POJ3279 Fliptile

Fliptile

Time Limit: 2000MS		Memory Limit: 65536K
Total Submissions: 6336		Accepted: 2410

Description

Farmer John knows that an intellectually satisfied cow is a happy cow who will give more milk. He has arranged a brainy activity for cows in which they manipulate an M × N grid (1 ≤ M ≤ 15; 1 ≤ N ≤ 15) of square tiles, each of which is colored black on one side and white on the other side.

As one would guess, when a single white tile is flipped, it changes to black; when a single black tile is flipped, it changes to white. The cows are rewarded when they flip the tiles so that each tile has the white side face up. However, the cows have rather large hooves and when they try to flip a certain tile, they also flip all the adjacent tiles (tiles that share a full edge with the flipped tile). Since the flips are tiring, the cows want to minimize the number of flips they have to make.

Help the cows determine the minimum number of flips required, and the locations to flip to achieve that minimum. If there are multiple ways to achieve the task with the minimum amount of flips, return the one with the least lexicographical ordering in the output when considered as a string. If the task is impossible, print one line with the word "IMPOSSIBLE".

Input

Line 1: Two space-separated integers:  M and  N 
Lines 2.. M+1: Line  i+1 describes the colors (left to right) of row i of the grid with  N space-separated integers which are 1 for black and 0 for white

Output

Lines 1.. M: Each line contains  N space-separated integers, each specifying how many times to flip that particular location.

Sample Input

4 4
1 0 0 1
0 1 1 0
0 1 1 0
1 0 0 1

Sample Output

0 0 0 0
1 0 0 1
1 0 0 1
0 0 0 0

题意：1表示黑面，0表示白面，要把所有的黑面变成白面，翻转某一块，可以使它周围四块都翻转。如果能使得最终都为白色就输出最小的翻转步数，如果不能满足就输出IMPOSSIBLE。

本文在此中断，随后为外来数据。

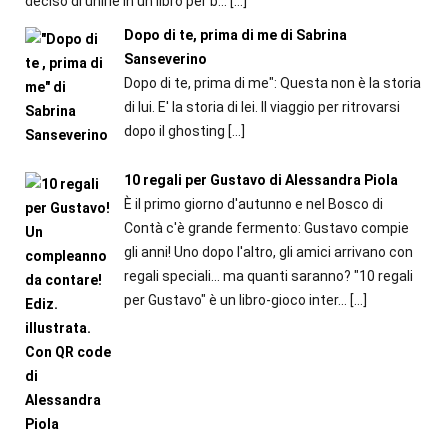
deciso di unirle in un libro per b...
[…]
Dopo di te, prima di me di Sabrina
Sanseverino
Dopo di te, prima di me": Questa non è la storia
di lui. E' la storia di lei. Il viaggio per ritrovarsi
dopo il ghosting
[…]
10 regali per Gustavo di Alessandra Piola
È il primo giorno d'autunno e nel Bosco di
Contà c'è grande fermento: Gustavo compie
gli anni! Uno dopo l'altro, gli amici arrivano con
regali speciali... ma quanti saranno? "10 regali
per Gustavo" è un libro-gioco inter...
[…]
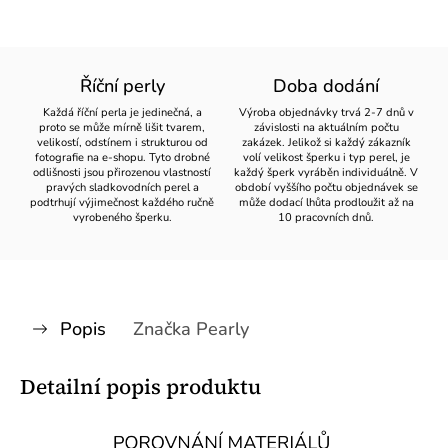
Říční perly
Doba dodání
Každá říční perla je jedinečná, a
Výroba objednávky trvá 2-7 dnů v
proto se může mírně lišit tvarem,
závislosti na aktuálním počtu
velikostí, odstínem i strukturou od
zakázek. Jelikož si každý zákazník
fotografie na e-shopu. Tyto drobné
volí velikost šperku i typ perel, je
odlišnosti jsou přirozenou vlastností
každý šperk vyráběn individuálně. V
pravých sladkovodních perel a
období vyššího počtu objednávek se
podtrhují výjimečnost každého ručně
může dodací lhůta prodloužit až na
vyrobeného šperku.
10 pracovních dnů.
Popis
Značka
Pearly
Detailní popis produktu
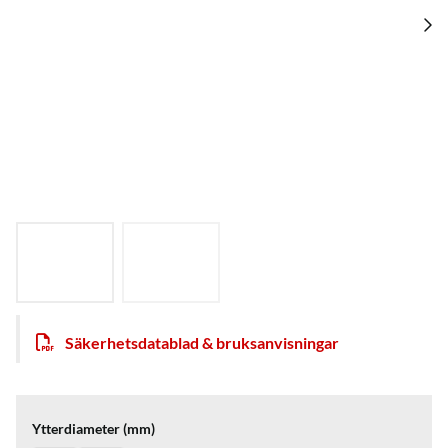
Säkerhetsdatablad & bruksanvisningar
Ytterdiameter (mm)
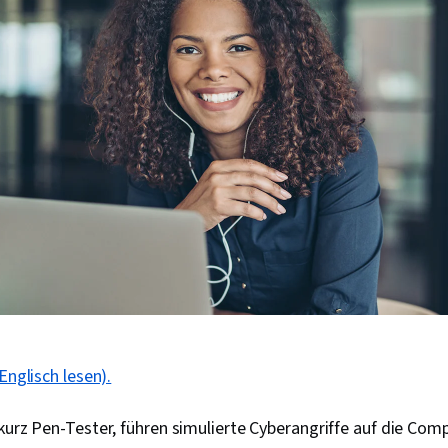
Englisch lesen).
 kurz Pen-Tester, führen simulierte Cyberangriffe auf die Co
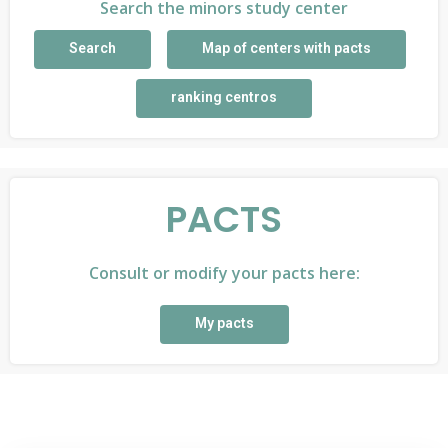
Search the minors study center
Search
Map of centers with pacts
ranking centros
PACTS
Consult or modify your pacts here:
My pacts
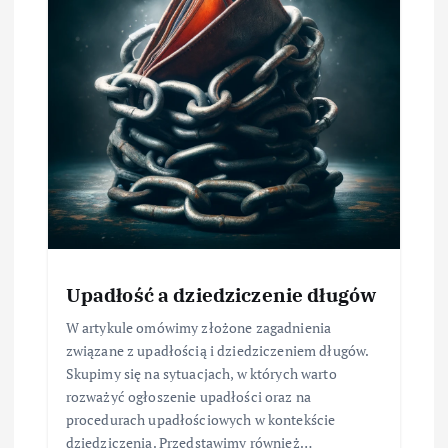
Upadłość a dziedziczenie długów
W artykule omówimy złożone zagadnienia
związane z upadłością i dziedziczeniem długów.
Skupimy się na sytuacjach, w których warto
rozważyć ogłoszenie upadłości oraz na
procedurach upadłościowych w kontekście
dziedziczenia. Przedstawimy również…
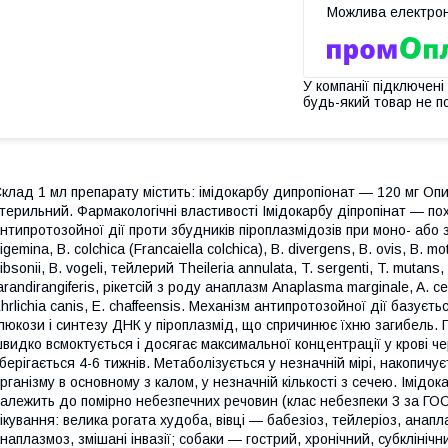
У компанії підключені
будь-який товар не п
клад 1 мл препарату містить: імідокарбу дипропіонат — 120 мг Опи
терильний. Фармакологічні властивості Імідокарбу діпропінат — по
нтипротозойної дії проти збудників піроплазмідозів при моно- або з
igemina, B. сolchica (Francaiella colchica), B. divergens, B. ovis, B. mota
ibsonii, B. vogeli, тейлерий Theileria annulata, T. sergenti, T. mutans, T. 
arandirangiferis, рікетсій з роду анаплазм Anaplasma marginale, A. ce
hrlichia canis, E. chaffeensis. Механізм антипротозойної дії базує
люкози і синтезу ДНК у піроплазмід, що спричинює їхню загибель.
видко всмоктується і досягає максимальної концентрації у крові ч
берігається 4-6 тижнів. Метаболізується у незначній мірі, накопичу
рганізму в основному з калом, у незначній кількості з сечею. Імідо
алежить до помірно небезпечних речовин (клас небезпеки 3 за ГОС
ікування: велика рогата худоба, вівці — бабезіоз, тейлеріоз, анапла
наплазмоз, змішані інвазії; собаки — гострий, хронічний, субклінічн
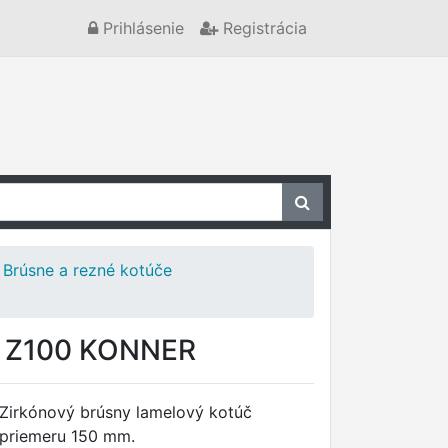
Prihlásenie
Registrácia
Brúsne a rezné kotúče
m Z100 KONNER
Zirkónový brúsny lamelový kotúč
priemeru 150 mm.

思路：如果一一枚举，复杂度就是2^(n*m)，然后可以通过二进制枚举的方式来降低复杂度。枚举第一行（1<<n)种情况（每个位置翻转或不翻转），从第二行开始，每次讨论它的上一行同列位置是否为黑色，如果是黑色那么当前位置一定要翻转。

#include <iostream>
#include <stdio.h>
#include <string>
#include <cstring>
#include <algorithm>
#include <queue>
using namespace std;

int m,n;
int a[20][20];
int flag;
int ans[20][20],flip[20][20];
int dis[5][2]={0,0,0,1,0,-1,1,0,-1,0};

int check(int x,int y)  //判断当前这个位置是否为黑色 
{
	int tmp=a[x][y];
	for(int i=0;i<5;i++)
	{
		int xx=x+dis[i][0];
		int yy=y+dis[i][1];
		
		if(xx<0 || xx>=m || yy<0 || yy>=n) continue;
		
		tmp+=flip[xx][yy];
	}
	tmp=tmp&1;    //判断奇偶性 ，奇数则表示为黑色1 
	return tmp;
}

int fun()
{
	for(int i=1;i<m;i++)
	{
		for(int j=0;j<n;j++)
		{
			if(check(i-1,j))//对于当前位置(i,j),每次判断(i-1,j)的位置是不是为白色0 
			flip[i][j]=1; //不是则要翻转 
		}
	}
	
	for(int i=0;i<n;i++)
	{
		if(check(m-1,i))//判断下最后一行是不是都为白色0 
		return 9999999;
	}
	
	int num=0;
	for(int i=0;i<m;i++)
	{
		for(int j=0;j<n;j++)
		{
			num+=flip[i][j];
		}
	}
	return num;
}

int main()
{
	while(~scanf("%d%d",&m,&n))
	{
		for(int i=0;i<m;i++)
			for(int j=0;j<n;j++)
			{
				scanf("%d",&a[i][j]);
			}
		
		memset(ans,0,sizeof ans);
		
		flag=0;
		int tmp=999999;
		int res;
		
		for(int i=0;i<(1<<n);i++)
		{
			memset(flip,0,sizeof flip);
			
			for(int j=0;j<n;j++)
			flip[0][j]=(i>>j)&1; //判断枚举的第j个位置是否进行翻转操作 
			
			res=fun();
			if(res<tmp)  //求最小值 
			{
				tmp=res;
				for(int j=0;j<m;j++)
				for(int k=0;k<n;k++)
				ans[j][k]=flip[j][k];
			}
		}
		
		
		if(tmp==999999)
		puts("IMPOSSIBLE");
		else
		{
			for(int i=0;i<m;i++)
			for(int j=0;j<n;j++)
				printf("%d%c",ans[i][j],j==n-1?'\n':' ');
		}
		
	}	
	return 0;
}